SciDev.Net recently reported on an action plan drawn up by the coalition of 132 developing countries known as 'G77 and China' that "stresses the need for developing countries to build scientific capacity and close the technological gap between them and industrialised nations."(see G77 developing countries pledge to promote science).

The article then says, "achieving this will depend in part on increased scientific cooperation between developing countries, including setting up networks of researchers and institutions, and a G77 consortium on science and technology."

If information is key to science development, the bedrock of increased scientific cooperation is sharing information. What better way to share such information than to establish institutional open access archives?

Open access is taking roots in many developed countries, but it is still in its infancy in the developing world.

All major higher educational and research institutions in the South should set up such archives and place the full text of all the research papers written by their own scientists and students. Papers made available through open access archives can be read and cited by more people than those that are available only through subscriptions to journals.

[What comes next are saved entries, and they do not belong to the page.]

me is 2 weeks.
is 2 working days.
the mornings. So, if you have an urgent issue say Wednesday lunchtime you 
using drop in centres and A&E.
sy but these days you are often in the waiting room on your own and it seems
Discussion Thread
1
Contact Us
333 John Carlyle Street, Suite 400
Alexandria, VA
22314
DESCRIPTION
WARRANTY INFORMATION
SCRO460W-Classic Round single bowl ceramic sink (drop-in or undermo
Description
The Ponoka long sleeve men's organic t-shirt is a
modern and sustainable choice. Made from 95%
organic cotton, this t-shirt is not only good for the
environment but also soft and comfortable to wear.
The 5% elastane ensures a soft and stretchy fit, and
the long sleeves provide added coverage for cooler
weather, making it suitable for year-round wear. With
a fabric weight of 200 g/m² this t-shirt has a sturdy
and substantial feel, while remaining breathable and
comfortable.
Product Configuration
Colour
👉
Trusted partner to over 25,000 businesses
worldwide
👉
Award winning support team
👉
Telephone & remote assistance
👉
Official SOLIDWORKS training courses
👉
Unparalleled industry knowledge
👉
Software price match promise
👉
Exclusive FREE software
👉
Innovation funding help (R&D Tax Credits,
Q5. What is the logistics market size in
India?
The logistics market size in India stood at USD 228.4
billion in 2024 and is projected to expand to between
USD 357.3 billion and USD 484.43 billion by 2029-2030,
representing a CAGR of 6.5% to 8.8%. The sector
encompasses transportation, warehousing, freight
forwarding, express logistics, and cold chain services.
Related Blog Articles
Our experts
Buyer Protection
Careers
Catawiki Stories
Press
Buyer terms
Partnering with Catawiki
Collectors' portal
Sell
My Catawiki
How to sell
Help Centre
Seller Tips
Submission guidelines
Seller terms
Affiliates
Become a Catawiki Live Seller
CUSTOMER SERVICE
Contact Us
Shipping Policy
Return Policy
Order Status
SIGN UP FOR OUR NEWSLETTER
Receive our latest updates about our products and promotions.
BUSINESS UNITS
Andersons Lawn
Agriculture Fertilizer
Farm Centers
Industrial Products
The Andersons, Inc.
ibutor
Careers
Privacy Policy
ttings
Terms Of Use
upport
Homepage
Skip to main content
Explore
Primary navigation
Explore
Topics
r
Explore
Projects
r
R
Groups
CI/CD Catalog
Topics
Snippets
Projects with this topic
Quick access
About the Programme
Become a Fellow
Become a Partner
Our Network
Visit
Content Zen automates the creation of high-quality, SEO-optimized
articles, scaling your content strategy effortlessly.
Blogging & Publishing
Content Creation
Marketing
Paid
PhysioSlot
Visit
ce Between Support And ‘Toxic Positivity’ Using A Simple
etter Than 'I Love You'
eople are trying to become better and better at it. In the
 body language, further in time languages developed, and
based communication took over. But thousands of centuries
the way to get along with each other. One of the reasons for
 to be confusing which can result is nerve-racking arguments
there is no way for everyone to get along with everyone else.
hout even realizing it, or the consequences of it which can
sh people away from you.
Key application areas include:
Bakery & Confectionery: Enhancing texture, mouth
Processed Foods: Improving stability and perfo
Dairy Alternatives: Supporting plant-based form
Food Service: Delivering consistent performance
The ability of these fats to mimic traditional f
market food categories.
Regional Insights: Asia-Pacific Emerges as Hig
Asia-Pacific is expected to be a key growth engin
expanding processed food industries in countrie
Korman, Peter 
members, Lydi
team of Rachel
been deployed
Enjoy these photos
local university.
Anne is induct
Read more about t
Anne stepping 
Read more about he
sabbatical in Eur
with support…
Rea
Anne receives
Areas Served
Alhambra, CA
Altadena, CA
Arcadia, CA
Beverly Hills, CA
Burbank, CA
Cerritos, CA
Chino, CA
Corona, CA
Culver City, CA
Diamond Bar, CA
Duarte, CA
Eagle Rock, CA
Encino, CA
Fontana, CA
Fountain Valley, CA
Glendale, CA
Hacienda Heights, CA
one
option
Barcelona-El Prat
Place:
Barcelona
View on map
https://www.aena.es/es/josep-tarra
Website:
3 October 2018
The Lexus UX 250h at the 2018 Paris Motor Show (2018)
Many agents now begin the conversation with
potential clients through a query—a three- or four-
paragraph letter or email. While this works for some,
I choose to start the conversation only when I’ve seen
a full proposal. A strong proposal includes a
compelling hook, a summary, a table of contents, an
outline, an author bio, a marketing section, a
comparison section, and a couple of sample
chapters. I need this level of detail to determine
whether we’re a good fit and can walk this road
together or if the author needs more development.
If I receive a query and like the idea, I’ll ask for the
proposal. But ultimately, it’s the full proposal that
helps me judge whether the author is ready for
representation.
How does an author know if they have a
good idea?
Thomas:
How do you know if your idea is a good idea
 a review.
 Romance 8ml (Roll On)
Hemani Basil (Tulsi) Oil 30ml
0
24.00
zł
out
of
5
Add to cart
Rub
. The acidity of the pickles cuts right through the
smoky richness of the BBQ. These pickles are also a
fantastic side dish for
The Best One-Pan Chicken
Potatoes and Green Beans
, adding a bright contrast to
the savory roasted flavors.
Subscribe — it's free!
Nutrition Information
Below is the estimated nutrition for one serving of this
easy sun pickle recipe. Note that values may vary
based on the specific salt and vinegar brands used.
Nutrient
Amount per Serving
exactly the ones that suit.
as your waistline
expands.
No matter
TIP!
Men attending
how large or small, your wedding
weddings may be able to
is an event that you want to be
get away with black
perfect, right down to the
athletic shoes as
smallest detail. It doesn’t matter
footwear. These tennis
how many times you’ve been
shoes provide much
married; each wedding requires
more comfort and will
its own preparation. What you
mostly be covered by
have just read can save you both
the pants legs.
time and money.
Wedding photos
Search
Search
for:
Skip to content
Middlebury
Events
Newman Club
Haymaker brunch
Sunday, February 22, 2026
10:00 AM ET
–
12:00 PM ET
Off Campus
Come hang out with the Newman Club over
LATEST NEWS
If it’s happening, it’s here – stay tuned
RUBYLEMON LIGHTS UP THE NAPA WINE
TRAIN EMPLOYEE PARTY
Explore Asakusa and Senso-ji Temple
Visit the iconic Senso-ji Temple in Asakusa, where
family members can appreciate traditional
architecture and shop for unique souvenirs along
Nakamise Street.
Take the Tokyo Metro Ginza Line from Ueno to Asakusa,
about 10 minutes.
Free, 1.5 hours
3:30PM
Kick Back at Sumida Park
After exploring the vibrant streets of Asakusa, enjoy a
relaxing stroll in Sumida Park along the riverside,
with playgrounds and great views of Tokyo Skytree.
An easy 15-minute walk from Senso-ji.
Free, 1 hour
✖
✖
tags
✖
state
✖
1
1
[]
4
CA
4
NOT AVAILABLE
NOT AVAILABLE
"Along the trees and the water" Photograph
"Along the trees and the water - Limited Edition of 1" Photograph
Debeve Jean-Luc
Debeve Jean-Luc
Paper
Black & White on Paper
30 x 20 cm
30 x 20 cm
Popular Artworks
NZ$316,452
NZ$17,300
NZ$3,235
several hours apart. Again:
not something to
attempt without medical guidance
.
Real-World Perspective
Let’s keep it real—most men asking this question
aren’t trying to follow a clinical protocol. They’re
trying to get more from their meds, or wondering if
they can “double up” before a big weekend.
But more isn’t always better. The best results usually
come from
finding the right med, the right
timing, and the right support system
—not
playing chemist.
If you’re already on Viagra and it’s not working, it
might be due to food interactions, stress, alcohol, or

Not only would open access increase the visibility of scientists from the South, but it would also enable them to access relevant information at a low cost.

The technologies that have made possible such low-cost sharing are themselves freely available — namely, the Internet and the World Wide Web. What we need to do now is to continue the tradition of the 'public commons approach' and use these technologies to share knowledge without barriers.

The African Academy of Sciences, The Academy of Sciences for the Developing World (TWAS), the InterAcademy Panel and the InterAcademy Council should all support the open access movement.